Document passage:
* * * * *
Fix for mrDMD division by zero error during reconstruction

[rfmiotto]

Dear,

I am using PyDMD package to analyze the data from my research in fluid dynamics. Particularly, with the multi-resolution DMD (mrDMD), I was obtaining a zero-division error when doing the reconstruction of the flow field. This issue was reported by other users (see #81 , for example)

Debugging

I noticed that the problem was coming from the exception of the fit method. That is, in the current implementation, if the number of resolution levels (used-defined parameter) is large, the fit method would return an error. In order to fix this problem, a try-except approach was used, and the eigenvalues, DMD modes, etc. were set as zero if the exception was raised. These null values were causing the problem in the reconstruction.

I solved this problem by proposing a small refactor in the fit method and I would like to make a pull request with the solution.

Moreover, I noticed that at the end of the fit method, the dmd_time and original_time dictionaries were being overwritten. It seemed to me that this is because the mrDMD cannot handle predictions yet (as mentioned in #63). So the dmd_time was forced to be equal to the original_time.

Finally, a MemoryError exception was added for when reconstructing the solutions built from large matrices and with many resolution levels.

Possible future contributions

In my research, I am interested in isolating a given physical phenomenon that occurs at a specific time interval. Since the dynamics have different spatiotemporal scales, the mrDMD came in handy. I had to implement more stuff in the MrDMD class in order to extract the modes related to the isolated temporal phenomenon. I believe that it might help other users and so, I will be pleased to include this contribution to the main source. Unit tests of these new methods will also come along.

Please, let me know what do you think of it.

Best regards,
Renato Miotto

[ndem0]

Dear @rfmiotto, thank you for the effort! We'll check the Merge Request as soon as possible.

Regarding your dubts:

• the dictionaries initialization is performed for all the DMD classes, only to initialize the attributes (nothing related with the MrDMD prediction).
* * * * *
Dataset entries:

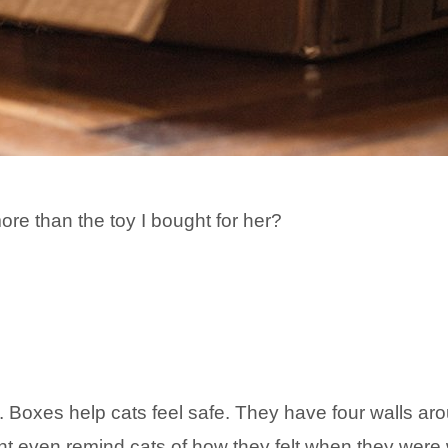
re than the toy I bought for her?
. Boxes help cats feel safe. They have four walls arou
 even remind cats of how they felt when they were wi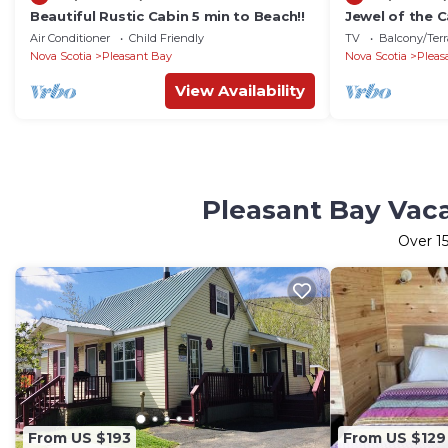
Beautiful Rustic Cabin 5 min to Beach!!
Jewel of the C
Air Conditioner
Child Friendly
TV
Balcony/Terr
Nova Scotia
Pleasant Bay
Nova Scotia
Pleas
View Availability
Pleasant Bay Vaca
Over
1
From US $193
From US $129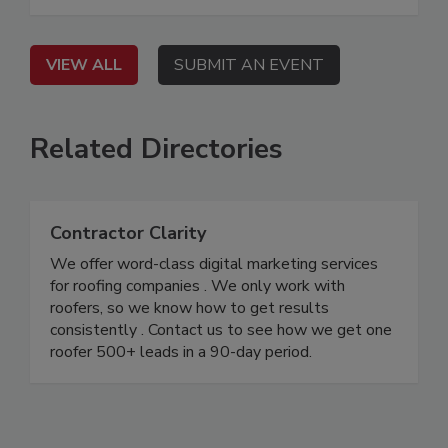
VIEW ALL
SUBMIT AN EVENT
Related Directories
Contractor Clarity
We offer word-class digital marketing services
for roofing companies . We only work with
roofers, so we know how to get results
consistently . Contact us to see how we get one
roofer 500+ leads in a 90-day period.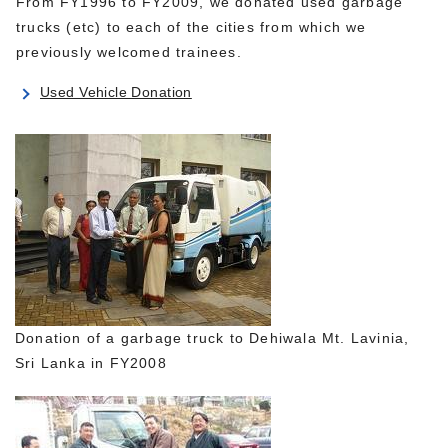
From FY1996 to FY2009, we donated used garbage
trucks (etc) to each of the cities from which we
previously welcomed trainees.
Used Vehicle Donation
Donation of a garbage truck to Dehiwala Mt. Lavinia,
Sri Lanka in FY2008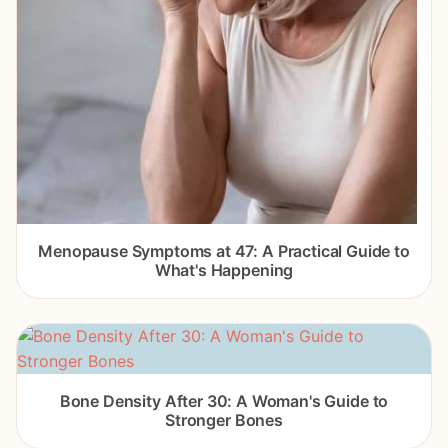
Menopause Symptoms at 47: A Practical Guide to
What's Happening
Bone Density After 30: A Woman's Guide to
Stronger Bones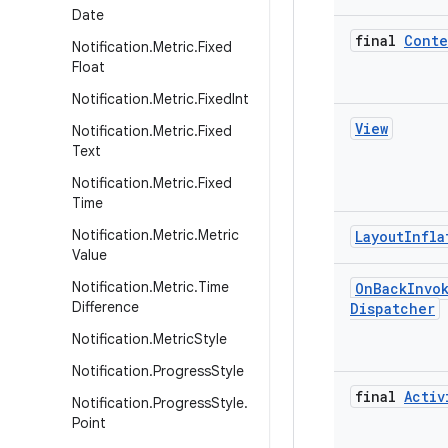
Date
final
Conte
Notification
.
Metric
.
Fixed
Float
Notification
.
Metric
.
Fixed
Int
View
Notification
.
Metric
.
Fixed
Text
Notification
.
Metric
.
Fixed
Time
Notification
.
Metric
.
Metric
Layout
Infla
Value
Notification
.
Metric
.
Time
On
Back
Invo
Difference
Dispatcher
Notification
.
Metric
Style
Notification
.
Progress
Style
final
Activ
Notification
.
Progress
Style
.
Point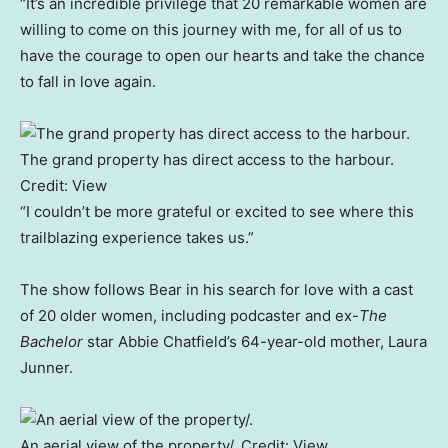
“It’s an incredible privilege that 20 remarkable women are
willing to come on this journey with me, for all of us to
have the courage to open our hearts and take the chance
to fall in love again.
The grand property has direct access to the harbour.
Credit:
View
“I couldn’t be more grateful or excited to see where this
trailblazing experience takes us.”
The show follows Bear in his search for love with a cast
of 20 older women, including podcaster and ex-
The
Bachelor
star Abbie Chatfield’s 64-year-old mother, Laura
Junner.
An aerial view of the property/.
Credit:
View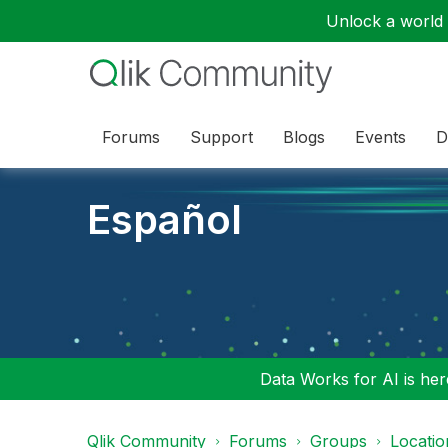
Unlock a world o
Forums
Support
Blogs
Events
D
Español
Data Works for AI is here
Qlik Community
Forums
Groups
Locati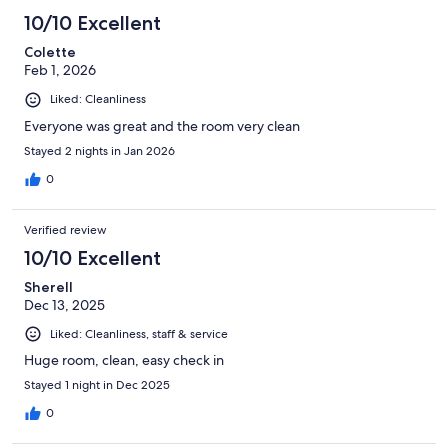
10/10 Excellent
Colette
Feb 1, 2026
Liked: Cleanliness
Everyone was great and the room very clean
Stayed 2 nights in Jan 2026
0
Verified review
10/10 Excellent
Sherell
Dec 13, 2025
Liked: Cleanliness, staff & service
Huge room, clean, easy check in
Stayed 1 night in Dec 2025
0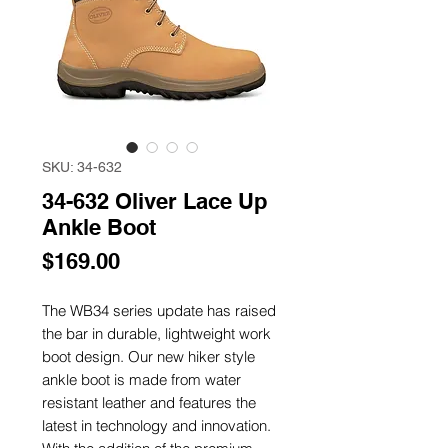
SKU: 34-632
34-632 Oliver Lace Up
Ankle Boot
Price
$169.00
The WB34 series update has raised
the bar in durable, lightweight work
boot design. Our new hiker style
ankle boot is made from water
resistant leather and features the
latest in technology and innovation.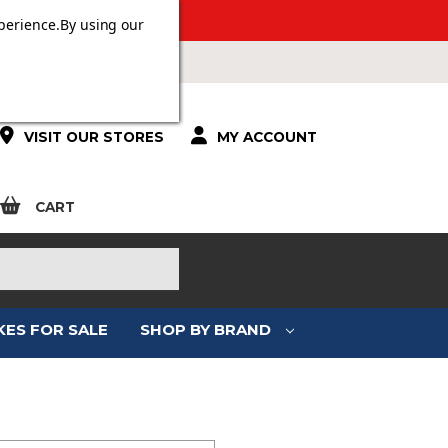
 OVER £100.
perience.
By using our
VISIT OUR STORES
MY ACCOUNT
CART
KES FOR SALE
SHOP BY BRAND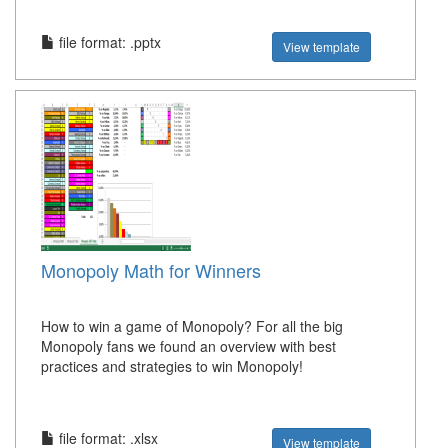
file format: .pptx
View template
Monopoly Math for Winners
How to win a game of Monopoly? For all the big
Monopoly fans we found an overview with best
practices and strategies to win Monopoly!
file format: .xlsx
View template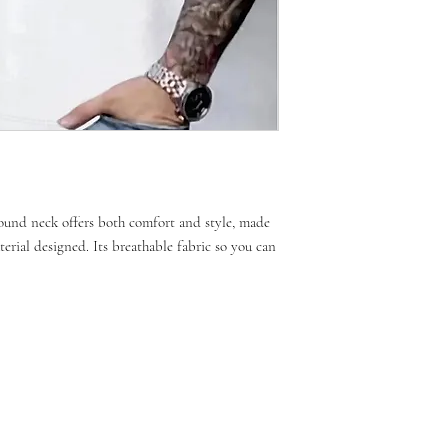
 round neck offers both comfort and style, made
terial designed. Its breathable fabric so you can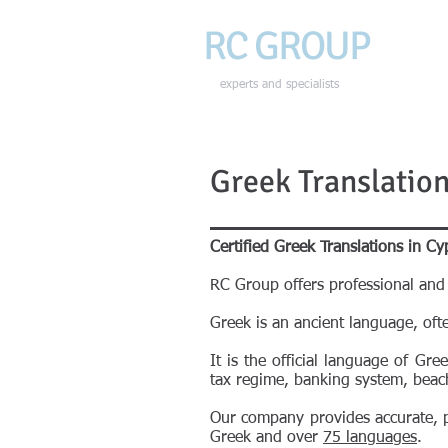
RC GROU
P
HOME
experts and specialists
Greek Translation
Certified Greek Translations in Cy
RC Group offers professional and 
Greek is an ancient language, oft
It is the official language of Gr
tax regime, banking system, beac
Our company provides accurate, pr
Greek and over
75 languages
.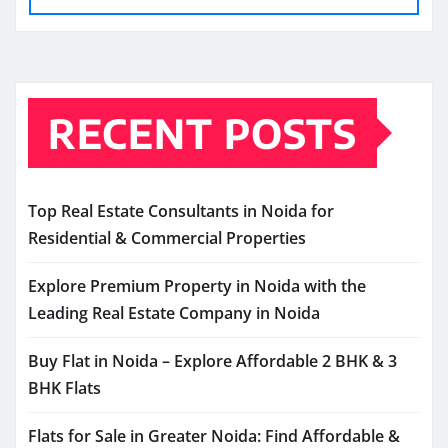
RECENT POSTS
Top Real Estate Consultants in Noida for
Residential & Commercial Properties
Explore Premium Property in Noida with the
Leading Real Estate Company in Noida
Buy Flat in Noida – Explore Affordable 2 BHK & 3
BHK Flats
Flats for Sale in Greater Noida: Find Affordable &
* * * * *
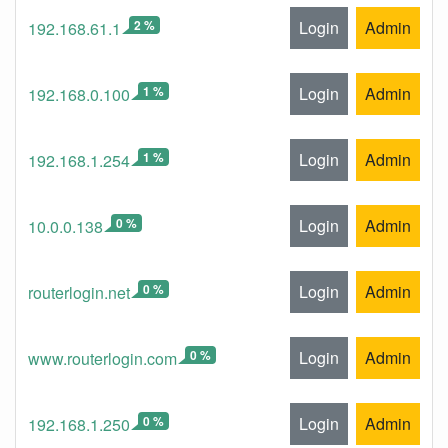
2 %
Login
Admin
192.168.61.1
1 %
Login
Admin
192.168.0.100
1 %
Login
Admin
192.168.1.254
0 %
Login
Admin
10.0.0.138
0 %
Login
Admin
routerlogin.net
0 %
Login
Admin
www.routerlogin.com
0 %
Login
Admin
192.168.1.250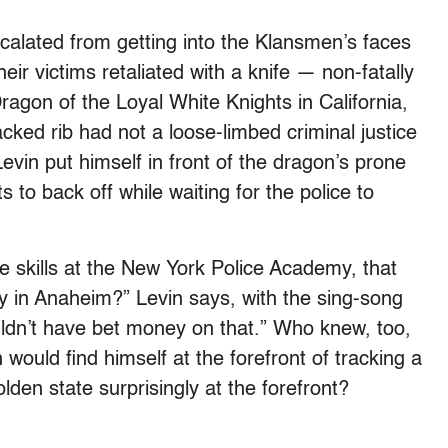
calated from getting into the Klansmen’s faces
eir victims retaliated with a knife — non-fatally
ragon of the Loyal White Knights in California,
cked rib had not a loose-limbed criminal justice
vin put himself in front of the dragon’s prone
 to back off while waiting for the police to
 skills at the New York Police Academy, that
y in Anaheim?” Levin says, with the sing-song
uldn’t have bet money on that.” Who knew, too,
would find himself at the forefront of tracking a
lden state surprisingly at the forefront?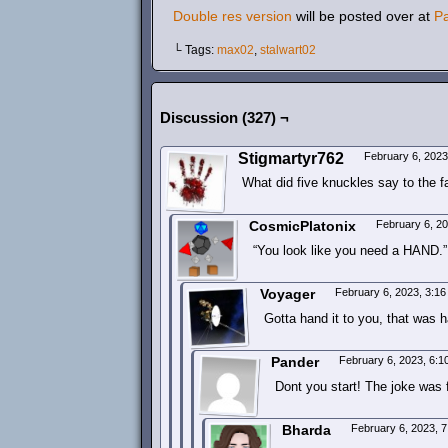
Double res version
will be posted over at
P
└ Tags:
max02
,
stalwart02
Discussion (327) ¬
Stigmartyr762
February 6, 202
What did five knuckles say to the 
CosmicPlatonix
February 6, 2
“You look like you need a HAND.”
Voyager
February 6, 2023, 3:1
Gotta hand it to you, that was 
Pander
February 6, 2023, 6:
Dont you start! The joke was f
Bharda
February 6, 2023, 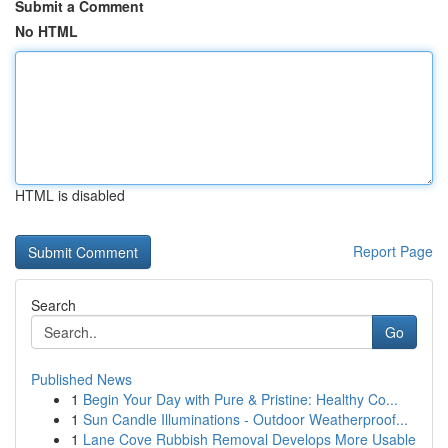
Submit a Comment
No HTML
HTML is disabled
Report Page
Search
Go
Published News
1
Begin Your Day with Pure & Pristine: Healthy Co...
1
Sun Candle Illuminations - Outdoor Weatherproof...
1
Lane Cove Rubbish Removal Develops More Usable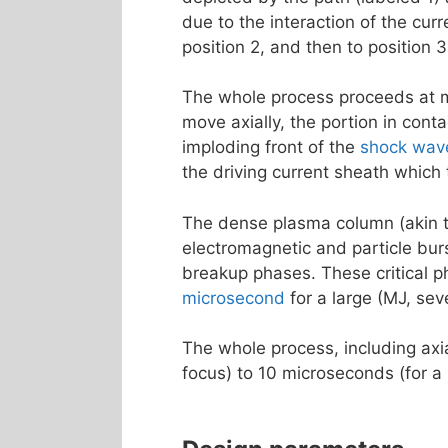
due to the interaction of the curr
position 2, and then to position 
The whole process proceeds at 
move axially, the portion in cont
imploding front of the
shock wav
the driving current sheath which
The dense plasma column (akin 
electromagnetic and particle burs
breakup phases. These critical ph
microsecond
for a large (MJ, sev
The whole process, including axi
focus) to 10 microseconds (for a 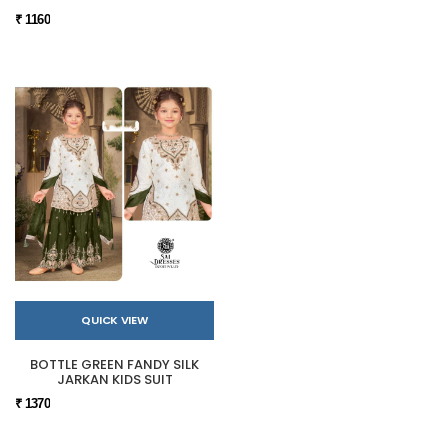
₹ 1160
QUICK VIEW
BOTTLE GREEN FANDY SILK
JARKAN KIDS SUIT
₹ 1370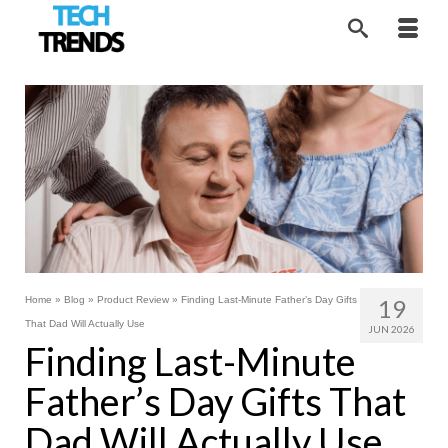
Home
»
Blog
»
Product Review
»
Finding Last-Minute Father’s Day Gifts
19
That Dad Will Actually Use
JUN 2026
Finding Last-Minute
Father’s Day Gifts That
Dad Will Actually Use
* * * * *
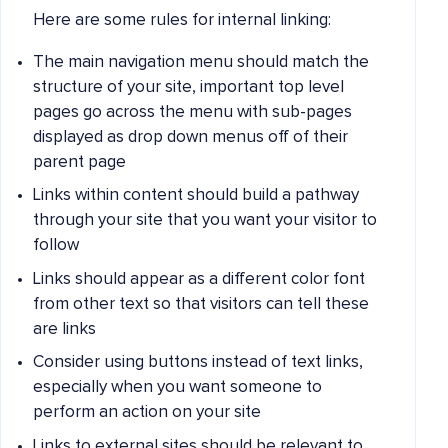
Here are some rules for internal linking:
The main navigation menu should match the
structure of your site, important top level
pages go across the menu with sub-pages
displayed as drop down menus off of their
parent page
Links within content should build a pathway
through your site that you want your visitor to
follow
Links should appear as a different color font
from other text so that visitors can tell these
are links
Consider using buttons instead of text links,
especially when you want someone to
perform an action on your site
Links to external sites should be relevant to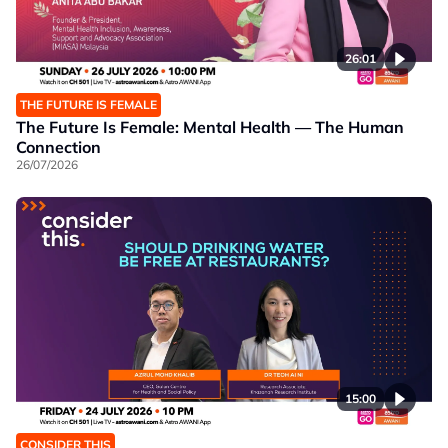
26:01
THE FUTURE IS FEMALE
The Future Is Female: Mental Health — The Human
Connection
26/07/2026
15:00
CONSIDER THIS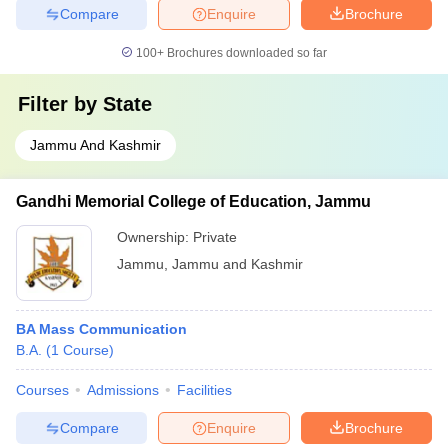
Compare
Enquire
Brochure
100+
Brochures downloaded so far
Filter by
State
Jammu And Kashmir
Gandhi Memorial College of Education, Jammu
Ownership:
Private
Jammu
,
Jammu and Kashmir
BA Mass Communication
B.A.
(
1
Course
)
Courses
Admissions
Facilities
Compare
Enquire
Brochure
* * * * *
What the task asks: In the mrDMD thread, why did reconstructing the flow field produce a division-by-zero error? Answer in one to three sentences.

Exercise result: When the number of resolution levels was large, the fit method raised an exception. The implementation caught it with a try-except and set the eigenvalues, DMD modes, and related values to zero, and those null values caused the error during reconstruction.